_Extract provided:_
--------

Protein-coding gene in the species Homo sapiens

Pericentriolar material 1, also known as PCM1, is a protein which in humans is encoded by the PCM1 gene.

== Gene ==

PCM1 has four known transcripts, the longest of which has 39 exons. The open reading frame of PCM1 encodes a protein of 2024 amino acids. The protein contains coiled coil regions between areas of low complexity as well as an adenosine triphosphate (ATP) / GTPase domain, a nuclear localization domain and a eukaryotic molybdopterin domain. The eukaryotic molybdopterin binding domain is currently found in only five other human genes, xanthine dehydrogenase, sulfite oxidase (mitochondrial precursor), aldehyde oxidase, erythropoietin receptor precursor and the ATPbinding cassette, sub-family A, member 2 (ABCA2).

== Tissue distribution ==

PCM1 mRNA expression in the mouse brain has been found to be highest in the hippocampus. In humans it is expressed above the median level of central nervous system (CNS) expression in most parts of the brain.

== Function ==

The PCM1 protein was originally identified by virtue of its distinct cell cycle-dependent association with the centrosome complex and microtubules. The protein appears to associate with the centrosome complex during the cell cycle. Dissociation occurs during mitosis when PCM1 is dispersed throughout the cell. Immunolabeling studies performed found that PCM1 was present in centriolar satellites and in electron dense granules between 70 and 100 nm in diameter. These were originally thought to be scattered only around the centrosomes, but further studies proved that PCM1 was also found throughout the cytoplasm.

--------

_Given entries:_

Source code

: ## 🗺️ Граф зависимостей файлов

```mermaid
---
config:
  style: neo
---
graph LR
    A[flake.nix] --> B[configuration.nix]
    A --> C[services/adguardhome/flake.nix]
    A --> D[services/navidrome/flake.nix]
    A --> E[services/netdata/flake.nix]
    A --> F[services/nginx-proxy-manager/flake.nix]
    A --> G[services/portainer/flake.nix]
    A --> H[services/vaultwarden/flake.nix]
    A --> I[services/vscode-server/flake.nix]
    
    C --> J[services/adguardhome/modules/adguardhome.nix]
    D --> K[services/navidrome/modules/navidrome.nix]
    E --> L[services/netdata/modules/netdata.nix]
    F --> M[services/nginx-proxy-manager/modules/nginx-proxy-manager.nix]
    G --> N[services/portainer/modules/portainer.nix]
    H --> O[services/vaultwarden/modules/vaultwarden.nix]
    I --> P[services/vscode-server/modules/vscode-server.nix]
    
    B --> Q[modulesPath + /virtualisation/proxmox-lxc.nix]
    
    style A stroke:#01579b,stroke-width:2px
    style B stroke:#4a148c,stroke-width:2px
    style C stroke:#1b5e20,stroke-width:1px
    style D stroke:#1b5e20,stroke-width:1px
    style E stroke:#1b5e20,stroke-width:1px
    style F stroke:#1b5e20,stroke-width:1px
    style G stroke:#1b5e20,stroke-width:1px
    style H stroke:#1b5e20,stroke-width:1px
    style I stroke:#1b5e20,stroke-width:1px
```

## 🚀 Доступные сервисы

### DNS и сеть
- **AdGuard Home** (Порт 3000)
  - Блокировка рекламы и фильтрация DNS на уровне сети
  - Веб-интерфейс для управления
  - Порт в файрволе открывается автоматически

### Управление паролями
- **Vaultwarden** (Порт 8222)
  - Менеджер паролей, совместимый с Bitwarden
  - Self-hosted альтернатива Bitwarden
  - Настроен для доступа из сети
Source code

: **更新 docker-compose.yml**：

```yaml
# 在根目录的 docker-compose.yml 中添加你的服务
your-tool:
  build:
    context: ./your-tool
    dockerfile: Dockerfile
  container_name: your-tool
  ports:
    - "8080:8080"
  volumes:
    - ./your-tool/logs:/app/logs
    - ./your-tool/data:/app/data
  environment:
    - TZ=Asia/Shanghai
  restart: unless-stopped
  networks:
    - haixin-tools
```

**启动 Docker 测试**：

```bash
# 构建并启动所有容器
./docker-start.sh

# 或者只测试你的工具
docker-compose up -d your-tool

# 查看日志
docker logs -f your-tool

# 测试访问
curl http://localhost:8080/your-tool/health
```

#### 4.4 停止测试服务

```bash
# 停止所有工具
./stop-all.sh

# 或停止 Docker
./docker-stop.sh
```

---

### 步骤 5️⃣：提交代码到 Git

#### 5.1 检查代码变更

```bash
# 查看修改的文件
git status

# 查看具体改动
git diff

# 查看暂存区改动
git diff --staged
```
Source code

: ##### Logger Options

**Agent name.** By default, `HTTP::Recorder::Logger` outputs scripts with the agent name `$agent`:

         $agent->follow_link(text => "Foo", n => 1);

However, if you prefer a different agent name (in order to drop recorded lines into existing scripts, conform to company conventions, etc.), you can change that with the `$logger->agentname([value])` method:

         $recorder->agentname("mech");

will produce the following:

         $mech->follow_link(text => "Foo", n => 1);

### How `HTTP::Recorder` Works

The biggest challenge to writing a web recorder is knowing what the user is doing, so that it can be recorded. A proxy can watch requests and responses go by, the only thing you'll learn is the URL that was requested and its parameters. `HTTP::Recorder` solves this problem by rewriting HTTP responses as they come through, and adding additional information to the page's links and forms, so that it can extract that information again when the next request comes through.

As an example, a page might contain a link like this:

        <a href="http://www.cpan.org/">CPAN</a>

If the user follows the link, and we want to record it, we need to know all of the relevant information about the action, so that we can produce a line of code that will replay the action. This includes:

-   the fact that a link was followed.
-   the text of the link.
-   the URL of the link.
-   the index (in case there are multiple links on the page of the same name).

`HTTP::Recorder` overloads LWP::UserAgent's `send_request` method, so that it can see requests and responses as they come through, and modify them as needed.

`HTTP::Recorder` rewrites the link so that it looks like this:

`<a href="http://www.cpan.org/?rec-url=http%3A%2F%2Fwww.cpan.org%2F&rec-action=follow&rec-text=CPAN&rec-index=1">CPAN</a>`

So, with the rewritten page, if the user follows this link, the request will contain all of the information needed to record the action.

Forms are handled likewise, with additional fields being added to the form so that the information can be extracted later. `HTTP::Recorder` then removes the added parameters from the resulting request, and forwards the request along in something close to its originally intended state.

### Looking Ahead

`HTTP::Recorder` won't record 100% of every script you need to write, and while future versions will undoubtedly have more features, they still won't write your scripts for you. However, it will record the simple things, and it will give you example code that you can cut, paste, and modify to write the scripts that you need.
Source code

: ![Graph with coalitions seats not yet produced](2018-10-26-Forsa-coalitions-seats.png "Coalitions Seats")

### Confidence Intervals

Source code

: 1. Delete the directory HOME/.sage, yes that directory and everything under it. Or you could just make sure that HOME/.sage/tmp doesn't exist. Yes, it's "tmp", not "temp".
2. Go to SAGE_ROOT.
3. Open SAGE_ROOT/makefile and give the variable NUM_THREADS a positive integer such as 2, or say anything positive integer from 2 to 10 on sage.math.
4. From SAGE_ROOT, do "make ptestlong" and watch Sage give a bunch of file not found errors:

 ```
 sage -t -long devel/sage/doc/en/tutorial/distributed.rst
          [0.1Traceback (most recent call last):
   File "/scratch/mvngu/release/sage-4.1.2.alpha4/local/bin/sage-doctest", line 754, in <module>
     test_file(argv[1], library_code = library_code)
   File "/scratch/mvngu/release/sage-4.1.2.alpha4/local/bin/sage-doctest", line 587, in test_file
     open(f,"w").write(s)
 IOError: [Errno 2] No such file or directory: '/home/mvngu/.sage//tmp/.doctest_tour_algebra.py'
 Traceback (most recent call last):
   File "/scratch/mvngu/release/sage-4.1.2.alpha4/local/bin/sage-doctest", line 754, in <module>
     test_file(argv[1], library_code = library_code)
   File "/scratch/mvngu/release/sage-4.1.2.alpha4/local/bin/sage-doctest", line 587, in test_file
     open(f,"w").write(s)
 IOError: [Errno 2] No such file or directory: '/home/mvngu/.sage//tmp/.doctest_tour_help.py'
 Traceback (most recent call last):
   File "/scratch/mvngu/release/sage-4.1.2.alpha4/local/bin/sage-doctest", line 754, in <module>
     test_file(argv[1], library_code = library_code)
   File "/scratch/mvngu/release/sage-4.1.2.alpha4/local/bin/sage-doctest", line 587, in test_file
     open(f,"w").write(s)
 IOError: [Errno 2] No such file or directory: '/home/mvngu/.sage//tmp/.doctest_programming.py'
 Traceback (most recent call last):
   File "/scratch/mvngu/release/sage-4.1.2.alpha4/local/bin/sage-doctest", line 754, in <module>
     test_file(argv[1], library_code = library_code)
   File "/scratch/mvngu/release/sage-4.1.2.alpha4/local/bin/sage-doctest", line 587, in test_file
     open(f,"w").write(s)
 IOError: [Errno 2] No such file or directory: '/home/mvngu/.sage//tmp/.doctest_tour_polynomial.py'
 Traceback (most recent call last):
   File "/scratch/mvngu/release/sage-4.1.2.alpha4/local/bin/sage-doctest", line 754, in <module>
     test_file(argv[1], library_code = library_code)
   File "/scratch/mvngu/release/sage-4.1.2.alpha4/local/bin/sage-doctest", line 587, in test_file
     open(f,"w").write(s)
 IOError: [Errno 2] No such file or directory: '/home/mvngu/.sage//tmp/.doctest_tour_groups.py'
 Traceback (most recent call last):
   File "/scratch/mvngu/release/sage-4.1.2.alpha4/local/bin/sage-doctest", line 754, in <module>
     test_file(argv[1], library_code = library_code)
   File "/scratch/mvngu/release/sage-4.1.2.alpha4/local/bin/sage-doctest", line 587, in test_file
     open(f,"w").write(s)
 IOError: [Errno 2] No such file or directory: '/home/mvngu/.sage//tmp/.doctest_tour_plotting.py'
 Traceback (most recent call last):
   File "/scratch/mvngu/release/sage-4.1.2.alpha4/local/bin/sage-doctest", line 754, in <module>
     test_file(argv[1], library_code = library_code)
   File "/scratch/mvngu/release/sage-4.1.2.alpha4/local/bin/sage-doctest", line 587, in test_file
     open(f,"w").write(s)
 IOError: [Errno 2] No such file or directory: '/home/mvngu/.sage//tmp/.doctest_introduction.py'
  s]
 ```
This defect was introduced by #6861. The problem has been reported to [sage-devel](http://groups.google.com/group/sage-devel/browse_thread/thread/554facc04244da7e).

--------

_Explore the material:_
(1) In the PCM1 passage above, copy everything from "PCM1 mRNA expression" down to "of the brain." word for word.
(2) Using the PCM1 passage above, answer these:
(a) How many amino acids long is the protein encoded by the open reading frame of PCM1?
(b) In which part of the mouse brain is PCM1 mRNA expression highest?
(c) What diameter range is given for the electron dense granules in which PCM1 was found?
(3) Write a continuation of the PCM1 passage above, starting right after its last sentence.

_Answers below:_
(1)
PCM1 mRNA expression in the mouse brain has been found to be highest in the hippocampus. In humans it is expressed above the median level of central nervous system (CNS) expression in most parts of the brain.

(2)
(a) 2024 amino acids.
(b) The hippocampus.
(c) Between 70 and 100 nm.

(3)
PCM1 was shown to be essential for cell division because PCM1 antibodies cause cell-cycle arrest when microinjected into fertilized murine eggs. Targeting of centrin, pericentrin and ninein was also dramatically reduced after PCM1 depletion using siRNA, overexpression of PCM1 deletion mutants and PCM1 antibody microinjection. As a result of this depletion, the radial organization of the microtubules was found to be disrupted, but did not appear to affect microtubule nucleation.

== Clinical significance ==

Mutations in the PCM1 gene have been shown to cause genetic susceptibility to schizophrenia. If an isoleucine amino acid change in PCM1 is inherited the risk of developing schizophrenia was found to be 68% in two independent samples from south England and Scotland. This means that it may now be possible to offer very limited genetic counselling to a small proportion of people with schizophrenia who are also carriers of this mutation.

PCM1 forms a complex at the centrosome with disrupted-in-schizophrenia 1 (DISC1) and Bardet-Biedl syndrome 4 protein (BBS4), which provides a link between aberrant PCM1 and the abnormal cortical development associated with the pathology of schizophrenia.

== Interactions ==
PCM1 has been shown to interact with PCNT.